### Exercise aim:
Look through the material below and return every line that contains "界面类名".

### Material supplied:
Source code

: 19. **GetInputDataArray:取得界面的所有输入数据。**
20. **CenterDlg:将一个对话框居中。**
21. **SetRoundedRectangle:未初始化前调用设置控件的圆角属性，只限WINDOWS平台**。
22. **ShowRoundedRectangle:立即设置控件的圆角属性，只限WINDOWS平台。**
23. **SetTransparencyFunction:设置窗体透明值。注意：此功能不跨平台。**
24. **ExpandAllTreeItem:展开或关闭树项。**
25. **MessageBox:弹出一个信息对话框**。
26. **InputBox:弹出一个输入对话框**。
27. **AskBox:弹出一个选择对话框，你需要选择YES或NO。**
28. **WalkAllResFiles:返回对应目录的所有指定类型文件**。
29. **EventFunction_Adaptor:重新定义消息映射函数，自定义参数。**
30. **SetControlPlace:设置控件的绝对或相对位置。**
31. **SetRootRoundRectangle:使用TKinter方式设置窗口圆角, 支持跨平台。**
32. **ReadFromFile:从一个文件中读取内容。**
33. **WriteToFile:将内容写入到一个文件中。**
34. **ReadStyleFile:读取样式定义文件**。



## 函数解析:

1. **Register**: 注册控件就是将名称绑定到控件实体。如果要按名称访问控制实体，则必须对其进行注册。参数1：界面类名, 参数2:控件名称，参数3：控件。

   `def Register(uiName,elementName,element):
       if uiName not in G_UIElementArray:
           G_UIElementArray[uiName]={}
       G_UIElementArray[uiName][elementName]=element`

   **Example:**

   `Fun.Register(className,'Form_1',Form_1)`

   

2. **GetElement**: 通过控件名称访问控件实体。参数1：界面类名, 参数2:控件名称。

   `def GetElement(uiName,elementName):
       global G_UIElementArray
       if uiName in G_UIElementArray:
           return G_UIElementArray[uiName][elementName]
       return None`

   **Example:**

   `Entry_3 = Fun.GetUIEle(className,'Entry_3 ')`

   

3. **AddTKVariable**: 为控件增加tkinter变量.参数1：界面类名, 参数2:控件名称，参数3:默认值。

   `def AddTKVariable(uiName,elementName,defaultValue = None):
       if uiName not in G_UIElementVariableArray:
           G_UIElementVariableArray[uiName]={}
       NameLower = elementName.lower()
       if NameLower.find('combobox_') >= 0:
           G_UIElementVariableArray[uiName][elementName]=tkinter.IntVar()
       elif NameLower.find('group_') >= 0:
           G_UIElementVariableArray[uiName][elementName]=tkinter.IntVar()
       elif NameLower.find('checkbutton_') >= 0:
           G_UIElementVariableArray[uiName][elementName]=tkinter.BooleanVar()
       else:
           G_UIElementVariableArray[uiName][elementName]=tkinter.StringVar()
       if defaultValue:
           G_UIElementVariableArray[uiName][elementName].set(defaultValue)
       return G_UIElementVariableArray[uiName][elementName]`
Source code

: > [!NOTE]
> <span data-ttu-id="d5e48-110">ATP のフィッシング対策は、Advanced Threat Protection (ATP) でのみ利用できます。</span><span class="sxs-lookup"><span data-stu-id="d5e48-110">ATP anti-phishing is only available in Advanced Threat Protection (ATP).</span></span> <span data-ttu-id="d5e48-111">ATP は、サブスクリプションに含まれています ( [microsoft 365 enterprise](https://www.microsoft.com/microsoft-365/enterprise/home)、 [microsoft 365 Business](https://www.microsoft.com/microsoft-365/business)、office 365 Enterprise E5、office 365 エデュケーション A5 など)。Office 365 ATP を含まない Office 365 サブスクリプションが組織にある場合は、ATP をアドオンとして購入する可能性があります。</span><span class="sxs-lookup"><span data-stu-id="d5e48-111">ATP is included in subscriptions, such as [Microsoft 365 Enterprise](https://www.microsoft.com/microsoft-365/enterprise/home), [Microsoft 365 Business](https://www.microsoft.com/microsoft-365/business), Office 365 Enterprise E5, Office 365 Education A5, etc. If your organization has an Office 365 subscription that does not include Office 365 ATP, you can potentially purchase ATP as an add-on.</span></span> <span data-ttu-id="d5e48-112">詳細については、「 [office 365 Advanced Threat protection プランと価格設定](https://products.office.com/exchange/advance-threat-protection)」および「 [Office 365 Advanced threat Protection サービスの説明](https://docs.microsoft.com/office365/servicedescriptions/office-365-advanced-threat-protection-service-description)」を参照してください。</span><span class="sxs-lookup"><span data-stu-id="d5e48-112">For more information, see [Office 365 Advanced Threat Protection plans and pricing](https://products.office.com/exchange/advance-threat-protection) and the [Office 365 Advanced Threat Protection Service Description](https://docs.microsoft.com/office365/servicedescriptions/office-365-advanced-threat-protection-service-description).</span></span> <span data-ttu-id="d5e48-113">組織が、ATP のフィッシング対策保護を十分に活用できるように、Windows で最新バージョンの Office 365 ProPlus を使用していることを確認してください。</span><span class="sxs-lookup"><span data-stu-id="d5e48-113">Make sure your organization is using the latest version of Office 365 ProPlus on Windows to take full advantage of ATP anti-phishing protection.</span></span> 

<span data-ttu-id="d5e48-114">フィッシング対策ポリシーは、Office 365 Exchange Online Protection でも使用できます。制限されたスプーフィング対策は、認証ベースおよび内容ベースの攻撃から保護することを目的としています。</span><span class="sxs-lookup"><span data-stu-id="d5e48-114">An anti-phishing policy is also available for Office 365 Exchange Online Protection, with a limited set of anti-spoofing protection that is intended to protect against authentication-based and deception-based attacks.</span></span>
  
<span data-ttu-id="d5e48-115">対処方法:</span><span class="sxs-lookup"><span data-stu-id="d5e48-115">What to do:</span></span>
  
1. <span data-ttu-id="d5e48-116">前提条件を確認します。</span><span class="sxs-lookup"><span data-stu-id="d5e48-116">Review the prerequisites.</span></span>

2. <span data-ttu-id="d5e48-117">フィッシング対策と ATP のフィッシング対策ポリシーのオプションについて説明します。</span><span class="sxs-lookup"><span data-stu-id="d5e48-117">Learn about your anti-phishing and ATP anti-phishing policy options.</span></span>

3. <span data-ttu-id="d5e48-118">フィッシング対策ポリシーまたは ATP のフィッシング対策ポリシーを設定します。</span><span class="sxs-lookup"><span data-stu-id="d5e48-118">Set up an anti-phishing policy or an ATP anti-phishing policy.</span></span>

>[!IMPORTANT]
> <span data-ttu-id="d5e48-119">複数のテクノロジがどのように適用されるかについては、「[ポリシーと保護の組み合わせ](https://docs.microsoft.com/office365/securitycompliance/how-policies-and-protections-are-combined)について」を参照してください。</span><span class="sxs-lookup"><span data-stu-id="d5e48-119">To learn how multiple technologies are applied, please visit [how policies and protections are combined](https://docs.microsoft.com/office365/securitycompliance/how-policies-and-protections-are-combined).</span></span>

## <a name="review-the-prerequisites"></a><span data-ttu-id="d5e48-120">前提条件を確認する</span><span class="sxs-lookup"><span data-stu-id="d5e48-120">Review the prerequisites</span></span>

### Exercise response:
1. **Register**: 注册控件就是将名称绑定到控件实体。如果要按名称访问控制实体，则必须对其进行注册。参数1：界面类名, 参数2:控件名称，参数3：控件。
2. **GetElement**: 通过控件名称访问控件实体。参数1：界面类名, 参数2:控件名称。
3. **AddTKVariable**: 为控件增加tkinter变量.参数1：界面类名, 参数2:控件名称，参数3:默认值。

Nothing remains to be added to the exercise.